There are five types of stupas:

  • Relic stupas, in which the relics of Buddha and other religious persons are buried.
  • Object stupas, in which the objects belonging to Buddha or his disciples are buried.
  • Commemorative stupas, built to commemorate events in the life of Buddha and his disciples.
  • Symbolic stupas, built to symbolize various aspects of Buddhist theology.
  • Votive stupas, constructed to commemorate visits or gain spiritual benefits

Style of Stupas 

  • It was made in two styles i.e., Indian and Gandhara style.
    • Indian Style: Chronologically significant Indian style stupas include:
      • Piprahwa, Nepal (oldest stupa)
      • Bharhut, Madhya Pradesh (built by Ashoka): We find depiction of stories of Lord Buddha’s previous birth on its Toranas.
      • Sanchi, Madhya Pradesh (built by Ashoka and later by Shungas): Biggest stupa
      • Amaravati, Guntur, Andhra Pradesh (2nd cen BC- 2nd cen AD built by Satvahanas with use of white marble): Its ancient name is Dhanyakataka.
      • Nagarjunakonda, Andhra Pradesh (2nd – 3rd cen AD built by Ikshavakus)
      • Dhamekh/Sarnath stupa (built during Gupta period by use of bricks and stones).
    • Gandhara style stupas include:
      • Dharmarajika stupa, Takshila
      • Purushapur stupa, Peshawar (built by Kanishka)

Buddhist Rock-Cut Architecture

  • Buddhist rock-cut temples and monasteries were often located near trade routes, and these spaces became stopovers and lodging houses for traders.

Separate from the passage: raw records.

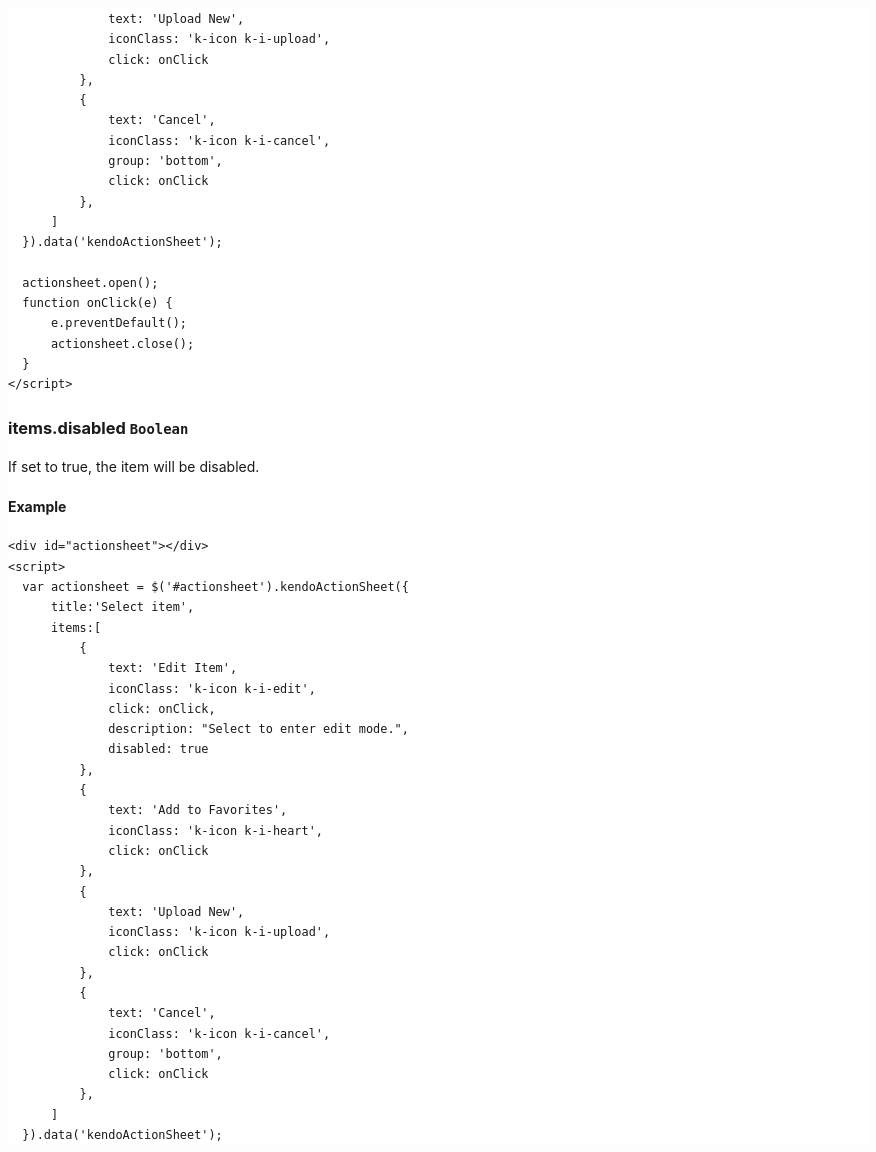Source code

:                   text: 'Upload New',
                  iconClass: 'k-icon k-i-upload',
                  click: onClick
              },
              {
                  text: 'Cancel',
                  iconClass: 'k-icon k-i-cancel',
                  group: 'bottom',
                  click: onClick
              },
          ]
      }).data('kendoActionSheet');

      actionsheet.open();
      function onClick(e) {
          e.preventDefault();
          actionsheet.close();
      }
    </script>

### items.disabled `Boolean`

If set to true, the item will be disabled.

#### Example

    <div id="actionsheet"></div>
    <script>
      var actionsheet = $('#actionsheet').kendoActionSheet({
          title:'Select item',
          items:[
              {
                  text: 'Edit Item',
                  iconClass: 'k-icon k-i-edit',
                  click: onClick,
                  description: "Select to enter edit mode.",
                  disabled: true
              },
              {
                  text: 'Add to Favorites',
                  iconClass: 'k-icon k-i-heart',
                  click: onClick
              },
              {
                  text: 'Upload New',
                  iconClass: 'k-icon k-i-upload',
                  click: onClick
              },
              {
                  text: 'Cancel',
                  iconClass: 'k-icon k-i-cancel',
                  group: 'bottom',
                  click: onClick
              },
          ]
      }).data('kendoActionSheet');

As their endowments grew, the interiors of rock-cut temples became more and more elaborate and decorated.

Barabar Caves

  • The Barabar caves in Bihar were built in the third century BCE during the Mauryan period credited to Emperor Ashoka. They are the oldest examples of Buddhist rock-cut architecture. These caves mostly consist of two rooms carved entirely out of granite.

Ajanta Caves

  • The Ajanta caves in Maharashtra are a group of rock-cut caves that span six centuries, beginning in the second century BCE. They are carved into the hills of the Sahyadri Mountains.
  • The Ajanta caves are considered masterpieces of Buddhist architecture and contain living and sleeping quarters, kitchens, monastic spaces, shrines, and stupas. The residences of monks are called viharas, while the cave shrines used for worship are called chaityas.
  • There are paintings, and the theme is Buddhist and gracefully illustrate the major events of Buddha’s life, the Jataka tales, etc

Ellora Caves

  • The Ellora caves were built between the fifth and tenth centuries. These caves are made up of twelve Buddhist, Hindu, and Jain rock-cut temples, excavated out of the Charanandri hills.
  • The proximity of the temples that belong to different religions demonstrates the religious harmony of the time. The Ellora caves contain many frescoes, reliefs, and shrines, including carvings of the Buddha, bodhisattvas and saints. In many cases the stone is intricately carved to look like wood.